28
de
Marzo
El asunto del campo

Me inspiraron. Tanto se desviaron al tema del campo, que recordé una gran película poco vista (muy poco vista, desgraciadamente) sobre problemas rurales. No, no tiene mucho que ver con lo que pasa en estos días en este país. Igual vale la pena y, como el cable suele pasarla en una copia completa y excelente que no se editó en el país (sí, claro, si tienen torrentes pueden conseguirla), quiero avisar.
El film se llama Las puertas del cielo, es en gran medida un western pero, también, un film político. La acción se desarrolla en 1890 en el Oeste americano. El elenco incluye a Kris Kristofferson, Jeff Bridges, Isabelle Huppert, Mickey Rourke, John Hurt, Sam Waterston y Brad Dourif. Costó 40 millones de dólares, lo dirigió Michael Cimino y fue un fracaso tan grande que acabó con los días de gloria de los directores-autores en Hollywood. La remontaron y recortaron, la volvieron a estrenar y siguió fracasando. Ahora está editada –afuera- completa y es casi una obra maestra.

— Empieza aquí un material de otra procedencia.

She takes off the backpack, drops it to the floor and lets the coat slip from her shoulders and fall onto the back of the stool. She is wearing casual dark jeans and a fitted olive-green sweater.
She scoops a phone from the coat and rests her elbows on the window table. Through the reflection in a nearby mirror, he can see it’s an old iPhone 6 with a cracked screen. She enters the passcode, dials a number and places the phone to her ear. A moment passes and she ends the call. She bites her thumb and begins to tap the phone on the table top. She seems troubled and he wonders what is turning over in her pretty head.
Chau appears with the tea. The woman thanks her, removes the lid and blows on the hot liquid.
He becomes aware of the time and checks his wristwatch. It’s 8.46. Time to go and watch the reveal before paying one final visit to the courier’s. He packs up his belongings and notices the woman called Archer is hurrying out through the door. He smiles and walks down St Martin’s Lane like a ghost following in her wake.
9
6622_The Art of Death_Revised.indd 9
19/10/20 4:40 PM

La historia es la de los inmigrantes europeos que tratan de instalarse en el Oeste, y de los grandes terratenientes que se sienten amenazados por esa presencia extraña, con –además- ideologías poco favorables al Sueño Americano. Estos terratenientes (ganaderos) terminan masacrando a los inmigrantes (ovejeros) en una secuencia tremenda. El conflicto de la película y la intervención del Estado se parecen mucho a La Patagonia Rebelde, con la diferencia de que está bien filmada.

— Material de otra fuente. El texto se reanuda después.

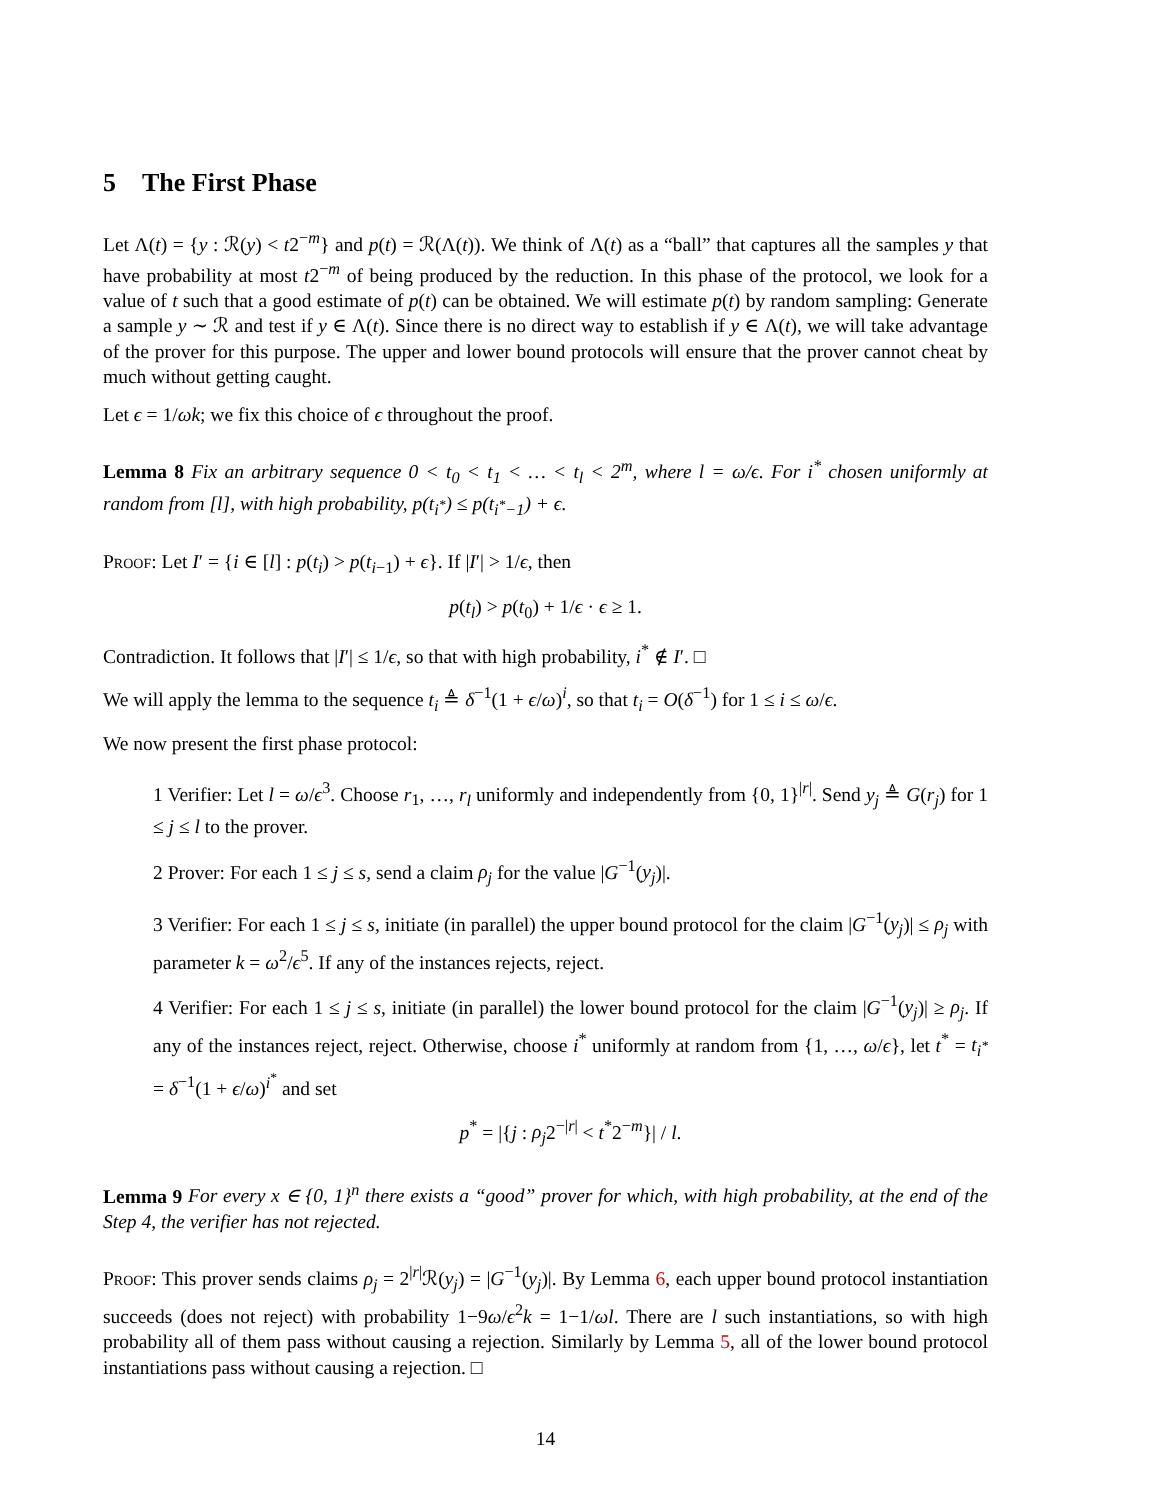5 The First Phase
Let Λ(t) = {y : ℛ(y) < t2<sup>−m</sup>} and p(t) = ℛ(Λ(t)). We think of Λ(t) as a “ball” that captures all the samples y that have probability at most t2<sup>−m</sup> of being produced by the reduction. In this phase of the protocol, we look for a value of t such that a good estimate of p(t) can be obtained. We will estimate p(t) by random sampling: Generate a sample y ∼ ℛ and test if y ∈ Λ(t). Since there is no direct way to establish if y ∈ Λ(t), we will take advantage of the prover for this purpose. The upper and lower bound protocols will ensure that the prover cannot cheat by much without getting caught.
Let ϵ = 1/ωk; we fix this choice of ϵ throughout the proof.
Lemma 8 Fix an arbitrary sequence 0 < t<sub>0</sub> < t<sub>1</sub> < … < t<sub>l</sub> < 2<sup>m</sup>, where l = ω/ϵ. For i<sup>*</sup> chosen uniformly at random from [l], with high probability, p(t<sub>i<sup>*</sup></sub>) ≤ p(t<sub>i<sup>*</sup>−1</sub>) + ϵ.
Proof: Let I′ = {i ∈ [l] : p(t<sub>i</sub>) > p(t<sub>i−1</sub>) + ϵ}. If |I′| > 1/ϵ, then
p(t<sub>l</sub>) > p(t<sub>0</sub>) + 1/ϵ · ϵ ≥ 1.
Contradiction. It follows that |I′| ≤ 1/ϵ, so that with high probability, i<sup>*</sup> ∉ I′. □
We will apply the lemma to the sequence t<sub>i</sub> ≜ δ<sup>−1</sup>(1 + ϵ/ω)<sup>i</sup>, so that t<sub>i</sub> = O(δ<sup>−1</sup>) for 1 ≤ i ≤ ω/ϵ.
We now present the first phase protocol:
1 Verifier: Let l = ω/ϵ<sup>3</sup>. Choose r<sub>1</sub>, …, r<sub>l</sub> uniformly and independently from {0, 1}<sup>|r|</sup>. Send y<sub>j</sub> ≜ G(r<sub>j</sub>) for 1 ≤ j ≤ l to the prover.
2 Prover: For each 1 ≤ j ≤ s, send a claim ρ<sub>j</sub> for the value |G<sup>−1</sup>(y<sub>j</sub>)|.
3 Verifier: For each 1 ≤ j ≤ s, initiate (in parallel) the upper bound protocol for the claim |G<sup>−1</sup>(y<sub>j</sub>)| ≤ ρ<sub>j</sub> with parameter k = ω<sup>2</sup>/ϵ<sup>5</sup>. If any of the instances rejects, reject.
4 Verifier: For each 1 ≤ j ≤ s, initiate (in parallel) the lower bound protocol for the claim |G<sup>−1</sup>(y<sub>j</sub>)| ≥ ρ<sub>j</sub>. If any of the instances reject, reject. Otherwise, choose i<sup>*</sup> uniformly at random from {1, …, ω/ϵ}, let t<sup>*</sup> = t<sub>i<sup>*</sup></sub> = δ<sup>−1</sup>(1 + ϵ/ω)<sup>i<sup>*</sup></sup> and set
p<sup>*</sup> = |{j : ρ<sub>j</sub>2<sup>−|r|</sup> < t<sup>*</sup>2<sup>−m</sup>}| / l.
Lemma 9 For every x ∈ {0, 1}<sup>n</sup> there exists a “good” prover for which, with high probability, at the end of the Step 4, the verifier has not rejected.
Proof: This prover sends claims ρ<sub>j</sub> = 2<sup>|r|</sup>ℛ(y<sub>j</sub>) = |G<sup>−1</sup>(y<sub>j</sub>)|. By Lemma 6, each upper bound protocol instantiation succeeds (does not reject) with probability 1−9ω/ϵ<sup>2</sup>k = 1−1/ωl. There are l such instantiations, so with high probability all of them pass without causing a rejection. Similarly by Lemma 5, all of the lower bound protocol instantiations pass without causing a rejection. □
14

Lo que me parece interesante en este caso es la diferencia entre los grandes productores (amparados por el Estado) y los pequeños productores (desamparados completamente, para colmo de males en la película son extranjeros). Si uno lo piensa, el gran problema de la película reside en esa lucha del gran capital contra cualquier amenaza pequeña y cómo el Estado termina tomando partido por ellos. Hay otros temas: Cimino trabaja el espacio como un campo épico enorme –no poco se parecen sus movimientos de cámara a los que usa Paul Thomas Anderson en la maravillosa Petróleo Sangriento, y no es casualidad- donde caben los conflictos románticos, el revisionismo sobre el western –y su desmitologización, aunque el film construye sus propios mitos y su propia belleza- y, sobre todo, una mirada política que toma partido, en los albores de la era Reagan, contra el Estado represor.

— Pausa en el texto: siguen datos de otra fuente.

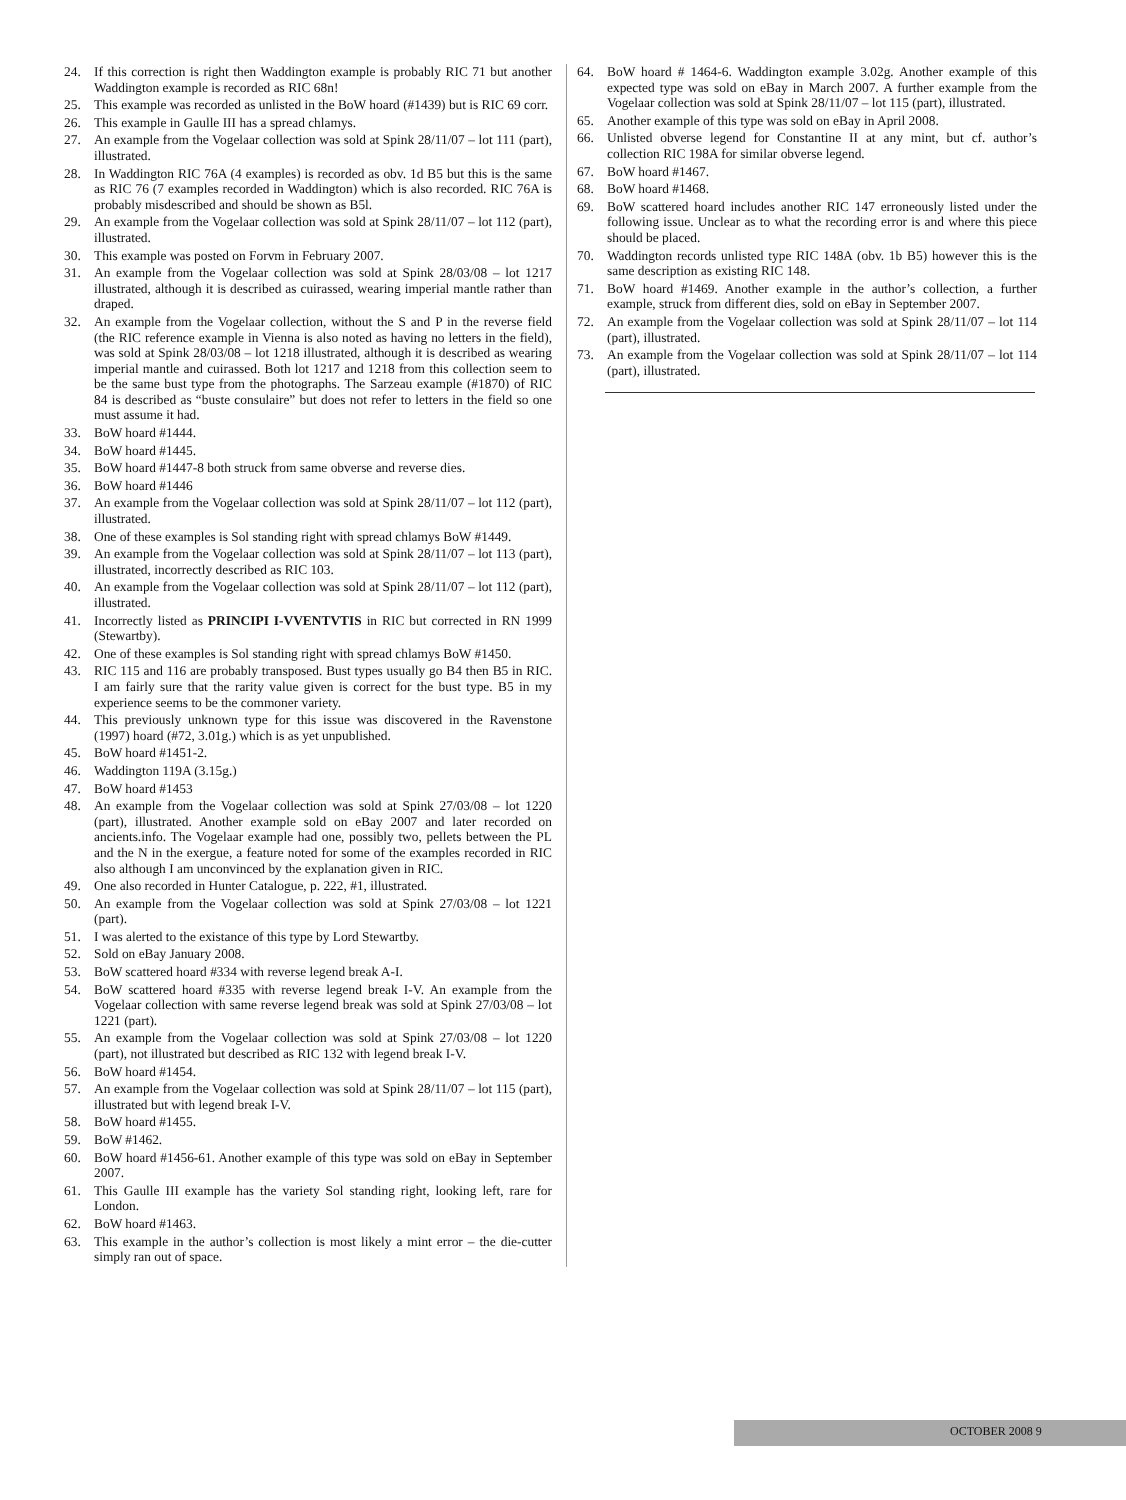24. If this correction is right then Waddington example is probably RIC 71 but another Waddington example is recorded as RIC 68n!
25. This example was recorded as unlisted in the BoW hoard (#1439) but is RIC 69 corr.
26. This example in Gaulle III has a spread chlamys.
27. An example from the Vogelaar collection was sold at Spink 28/11/07 – lot 111 (part), illustrated.
28. In Waddington RIC 76A (4 examples) is recorded as obv. 1d B5 but this is the same as RIC 76 (7 examples recorded in Waddington) which is also recorded. RIC 76A is probably misdescribed and should be shown as B5l.
29. An example from the Vogelaar collection was sold at Spink 28/11/07 – lot 112 (part), illustrated.
30. This example was posted on Forvm in February 2007.
31. An example from the Vogelaar collection was sold at Spink 28/03/08 – lot 1217 illustrated, although it is described as cuirassed, wearing imperial mantle rather than draped.
32. An example from the Vogelaar collection, without the S and P in the reverse field (the RIC reference example in Vienna is also noted as having no letters in the field), was sold at Spink 28/03/08 – lot 1218 illustrated, although it is described as wearing imperial mantle and cuirassed. Both lot 1217 and 1218 from this collection seem to be the same bust type from the photographs. The Sarzeau example (#1870) of RIC 84 is described as “buste consulaire” but does not refer to letters in the field so one must assume it had.
33. BoW hoard #1444.
34. BoW hoard #1445.
35. BoW hoard #1447-8 both struck from same obverse and reverse dies.
36. BoW hoard #1446
37. An example from the Vogelaar collection was sold at Spink 28/11/07 – lot 112 (part), illustrated.
38. One of these examples is Sol standing right with spread chlamys BoW #1449.
39. An example from the Vogelaar collection was sold at Spink 28/11/07 – lot 113 (part), illustrated, incorrectly described as RIC 103.
40. An example from the Vogelaar collection was sold at Spink 28/11/07 – lot 112 (part), illustrated.
41. Incorrectly listed as PRINCIPI I-VVENTVTIS in RIC but corrected in RN 1999 (Stewartby).
42. One of these examples is Sol standing right with spread chlamys BoW #1450.
43. RIC 115 and 116 are probably transposed. Bust types usually go B4 then B5 in RIC. I am fairly sure that the rarity value given is correct for the bust type. B5 in my experience seems to be the commoner variety.
44. This previously unknown type for this issue was discovered in the Ravenstone (1997) hoard (#72, 3.01g.) which is as yet unpublished.
45. BoW hoard #1451-2.
46. Waddington 119A (3.15g.)
47. BoW hoard #1453
48. An example from the Vogelaar collection was sold at Spink 27/03/08 – lot 1220 (part), illustrated. Another example sold on eBay 2007 and later recorded on ancients.info. The Vogelaar example had one, possibly two, pellets between the PL and the N in the exergue, a feature noted for some of the examples recorded in RIC also although I am unconvinced by the explanation given in RIC.
49. One also recorded in Hunter Catalogue, p. 222, #1, illustrated.
50. An example from the Vogelaar collection was sold at Spink 27/03/08 – lot 1221 (part).
51. I was alerted to the existance of this type by Lord Stewartby.
52. Sold on eBay January 2008.
53. BoW scattered hoard #334 with reverse legend break A-I.
54. BoW scattered hoard #335 with reverse legend break I-V. An example from the Vogelaar collection with same reverse legend break was sold at Spink 27/03/08 – lot 1221 (part).
55. An example from the Vogelaar collection was sold at Spink 27/03/08 – lot 1220 (part), not illustrated but described as RIC 132 with legend break I-V.
56. BoW hoard #1454.
57. An example from the Vogelaar collection was sold at Spink 28/11/07 – lot 115 (part), illustrated but with legend break I-V.
58. BoW hoard #1455.
59. BoW #1462.
60. BoW hoard #1456-61. Another example of this type was sold on eBay in September 2007.
61. This Gaulle III example has the variety Sol standing right, looking left, rare for London.
62. BoW hoard #1463.
63. This example in the author’s collection is most likely a mint error – the die-cutter simply ran out of space.
64. BoW hoard # 1464-6. Waddington example 3.02g. Another example of this expected type was sold on eBay in March 2007. A further example from the Vogelaar collection was sold at Spink 28/11/07 – lot 115 (part), illustrated.
65. Another example of this type was sold on eBay in April 2008.
66. Unlisted obverse legend for Constantine II at any mint, but cf. author’s collection RIC 198A for similar obverse legend.
67. BoW hoard #1467.
68. BoW hoard #1468.
69. BoW scattered hoard includes another RIC 147 erroneously listed under the following issue. Unclear as to what the recording error is and where this piece should be placed.
70. Waddington records unlisted type RIC 148A (obv. 1b B5) however this is the same description as existing RIC 148.
71. BoW hoard #1469. Another example in the author’s collection, a further example, struck from different dies, sold on eBay in September 2007.
72. An example from the Vogelaar collection was sold at Spink 28/11/07 – lot 114 (part), illustrated.
73. An example from the Vogelaar collection was sold at Spink 28/11/07 – lot 114 (part), illustrated.
OCTOBER 2008 9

Anoche, de pura casualidad, anduve por Recoleta y caminé por Callao hasta Congreso para poder volver a mi casa. En la concentración a la altura de Santa Fe pregunté a una chica de 16 años y sus amigas por qué protestaban. Me dijeron que “porque el Gobierno está contra el campo”. Pensaba, pues, que quizás muchos sabían por qué estaban allí, pero muchos otros, no. Pensaba quién en los Estados Unidos habría comprendido Las puertas del cielo, o el por qué del conflicto entre ganaderos y ovejeros (las ovejas comen el pasto hasta la raíz y destruyen las tierras de pastoreo de los vacunos, que sólo toman las hojas; si vieron aquel corto de Droopy donde era un pionero ovejero, saben de qué hablo). Digamos: lo que más me llamó la atención es cuánto ruido (de parte del Estado, de parte de las partes en conflicto, de parte de los parapiqueteros que golpean, de parte de algunos que golpean cacerolas) enturbia la información. Recordé, pues, Las puertas del cielo, una película donde un crimen monumental, económico, se tapaba con el más blindado de los olvidos.
A veces, las películas “que no tienen nada que ver”, tienen que ver. Sirven de ejercicio para abrir los ojos y la cabeza (películas, o libros, o canciones, o cuadros, elijan ustedes). A eso me refería con el asunto “Sobreviven-Videla”, a eso me refiero con Las puertas del cielo. La sensibilidad del momento nos permite adaptar alguna cosa que nos interesa a lo que nos urge; es un mecanismo asombroso. Si pueden, vean esta película de Cimino. No les recomiendo que la bajen de Internet porque es ilegal y no pretendo hacerle a los piratas el campo orégano.